Der Vortrag des Antragstellers im Beschwerdeverfahren bezieht sich vielmehr auf die Lebensbedingungen, auf die er nach seiner Meinung in Griechenland treffen würde und die er aufgrund seiner geistigen Defizite nicht bewältigen könne. Insofern behauptet er aber kein inlandsbezogenes Abschiebungshindernis, sondern bezieht sich auf zielstaatsbezogene Abschiebungsverbote, die vom Bundesamt für Migration und Flüchtlinge in seiner Entscheidung vom 28. August 2019 gewürdigt worden sind; dieses hat Abschiebungsverbote nach § 60 Abs. 5 und Abs. 7 Satz 1 AufenthG verneint. Der Antragsteller hat daher seinen Vortrag zu den zu erwartenden Lebensbedingungen in Griechenland, aus denen sich nach seiner Meinung eine Gefahr für Leib und Leben für ihn ergibt, in dem gegen den Bescheid des Bundesamts gerichteten und noch nicht rechtskräftig abgeschlossenen Klageverfahren vorzubringen. Der Antragsgegner ist – worauf er zu Recht hinweist – für die Feststellung zielstaatsbezogener Abschiebungsverbote nicht passivlegitimiert, sondern gemäß § 42 Satz 1 AsylG an die Entscheidung des Bundesamts oder des Verwaltungsgerichts im asylrechtlichen Verfahren über das Vorliegen der Voraussetzungen des § 60 Abs. 5 oder Abs. 7 AufenthG – sobald diese bestands- bzw. rechtskräftig ist – gebunden (stRspr, vgl. z.B. BayVGH, B.v. 10.12.2019 – 10 C 19.2221, 10 CE 19.1227 – juris Rn. 5).

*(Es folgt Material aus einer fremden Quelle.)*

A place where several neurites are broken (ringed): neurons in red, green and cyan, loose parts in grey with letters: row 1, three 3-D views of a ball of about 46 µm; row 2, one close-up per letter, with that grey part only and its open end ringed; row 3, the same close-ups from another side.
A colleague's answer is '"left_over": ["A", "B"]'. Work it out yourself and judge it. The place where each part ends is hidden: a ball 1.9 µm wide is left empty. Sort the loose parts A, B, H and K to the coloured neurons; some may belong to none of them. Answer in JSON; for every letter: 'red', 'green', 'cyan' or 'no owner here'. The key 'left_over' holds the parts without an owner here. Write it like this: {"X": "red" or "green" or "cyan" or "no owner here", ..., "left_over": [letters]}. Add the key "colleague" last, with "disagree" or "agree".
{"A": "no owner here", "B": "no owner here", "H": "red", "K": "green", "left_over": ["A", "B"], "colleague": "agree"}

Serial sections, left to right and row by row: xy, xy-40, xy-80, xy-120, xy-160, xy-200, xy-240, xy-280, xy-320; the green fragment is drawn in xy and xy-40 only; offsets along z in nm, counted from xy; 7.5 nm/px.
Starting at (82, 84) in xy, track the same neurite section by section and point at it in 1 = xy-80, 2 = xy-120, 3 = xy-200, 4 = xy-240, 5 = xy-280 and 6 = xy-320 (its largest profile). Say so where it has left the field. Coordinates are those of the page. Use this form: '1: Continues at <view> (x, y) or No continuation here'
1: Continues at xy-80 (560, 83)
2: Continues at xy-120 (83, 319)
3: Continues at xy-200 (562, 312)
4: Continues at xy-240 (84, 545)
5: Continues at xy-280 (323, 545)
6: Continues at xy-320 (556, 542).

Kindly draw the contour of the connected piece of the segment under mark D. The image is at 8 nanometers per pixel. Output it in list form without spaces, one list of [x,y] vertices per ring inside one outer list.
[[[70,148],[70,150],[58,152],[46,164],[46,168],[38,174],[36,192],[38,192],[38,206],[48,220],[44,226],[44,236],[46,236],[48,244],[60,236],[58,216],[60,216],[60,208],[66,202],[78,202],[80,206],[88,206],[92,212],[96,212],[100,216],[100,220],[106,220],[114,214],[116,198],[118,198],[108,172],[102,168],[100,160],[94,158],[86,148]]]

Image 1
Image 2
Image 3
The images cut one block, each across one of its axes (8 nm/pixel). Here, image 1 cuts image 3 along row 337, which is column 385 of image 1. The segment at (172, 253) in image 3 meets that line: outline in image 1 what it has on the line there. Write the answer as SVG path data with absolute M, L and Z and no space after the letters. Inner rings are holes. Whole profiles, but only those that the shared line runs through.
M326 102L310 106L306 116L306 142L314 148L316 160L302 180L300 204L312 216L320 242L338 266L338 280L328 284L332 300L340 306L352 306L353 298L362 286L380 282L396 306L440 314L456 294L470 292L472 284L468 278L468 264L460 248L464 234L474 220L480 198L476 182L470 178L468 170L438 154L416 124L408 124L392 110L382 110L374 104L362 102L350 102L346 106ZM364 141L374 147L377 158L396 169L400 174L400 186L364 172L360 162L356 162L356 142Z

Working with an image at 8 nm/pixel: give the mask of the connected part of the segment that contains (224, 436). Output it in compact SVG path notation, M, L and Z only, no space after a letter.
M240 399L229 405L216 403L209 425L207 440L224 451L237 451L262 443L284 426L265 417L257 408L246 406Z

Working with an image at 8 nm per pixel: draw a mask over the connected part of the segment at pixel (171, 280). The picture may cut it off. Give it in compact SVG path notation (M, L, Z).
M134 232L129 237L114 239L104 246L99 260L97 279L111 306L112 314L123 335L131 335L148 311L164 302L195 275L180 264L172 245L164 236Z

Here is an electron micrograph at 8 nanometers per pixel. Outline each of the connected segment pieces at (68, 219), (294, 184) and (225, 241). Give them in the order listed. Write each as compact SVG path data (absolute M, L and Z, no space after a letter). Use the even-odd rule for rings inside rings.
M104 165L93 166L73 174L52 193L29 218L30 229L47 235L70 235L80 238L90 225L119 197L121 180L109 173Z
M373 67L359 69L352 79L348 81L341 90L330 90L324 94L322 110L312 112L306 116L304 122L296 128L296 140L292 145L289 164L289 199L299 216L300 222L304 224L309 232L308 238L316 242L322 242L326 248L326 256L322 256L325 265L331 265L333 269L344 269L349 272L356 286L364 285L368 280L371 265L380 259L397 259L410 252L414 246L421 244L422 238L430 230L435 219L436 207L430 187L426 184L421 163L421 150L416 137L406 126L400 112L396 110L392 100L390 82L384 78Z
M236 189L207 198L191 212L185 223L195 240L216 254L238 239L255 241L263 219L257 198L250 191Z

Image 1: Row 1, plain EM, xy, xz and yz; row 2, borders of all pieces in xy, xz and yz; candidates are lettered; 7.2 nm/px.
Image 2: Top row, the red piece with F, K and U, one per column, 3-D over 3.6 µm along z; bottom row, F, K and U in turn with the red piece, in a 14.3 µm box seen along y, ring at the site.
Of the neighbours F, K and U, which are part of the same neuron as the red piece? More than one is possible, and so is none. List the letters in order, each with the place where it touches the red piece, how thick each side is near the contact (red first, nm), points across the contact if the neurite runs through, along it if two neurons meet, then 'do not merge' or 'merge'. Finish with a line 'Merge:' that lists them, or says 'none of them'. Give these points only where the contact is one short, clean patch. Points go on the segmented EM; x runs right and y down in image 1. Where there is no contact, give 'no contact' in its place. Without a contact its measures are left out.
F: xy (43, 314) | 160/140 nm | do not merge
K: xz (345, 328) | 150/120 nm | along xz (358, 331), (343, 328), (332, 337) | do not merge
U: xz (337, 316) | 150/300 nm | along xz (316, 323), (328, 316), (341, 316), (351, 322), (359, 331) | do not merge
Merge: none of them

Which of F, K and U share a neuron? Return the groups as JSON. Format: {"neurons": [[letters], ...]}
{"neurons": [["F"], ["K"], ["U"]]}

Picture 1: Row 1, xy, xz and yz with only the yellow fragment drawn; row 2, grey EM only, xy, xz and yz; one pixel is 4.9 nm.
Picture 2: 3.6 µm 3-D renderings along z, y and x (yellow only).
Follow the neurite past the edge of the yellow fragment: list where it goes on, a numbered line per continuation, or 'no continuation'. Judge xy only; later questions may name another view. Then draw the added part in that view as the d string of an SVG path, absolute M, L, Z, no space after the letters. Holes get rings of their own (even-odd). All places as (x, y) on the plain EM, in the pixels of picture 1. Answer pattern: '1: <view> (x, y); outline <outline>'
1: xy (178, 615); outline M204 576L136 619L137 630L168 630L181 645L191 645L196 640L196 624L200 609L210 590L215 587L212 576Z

Die Kostenentscheidung beruht auf § 154 Abs. 2 VwGO
Die Streitwertfestsetzung für das Beschwerdeverfahren beruht auf § 63 Abs. 2 Satz 1, § 47 Abs. 1, § 53 Abs. 2 Nr. 1, § 52 Abs. 1, Abs. 2 GKG i.V.m. dem Streitwertkatalog für die Verwaltungsgerichtsbarkeit.
Dieser Beschluss ist unanfechtbar (§ 152 Abs. 1 VwGO).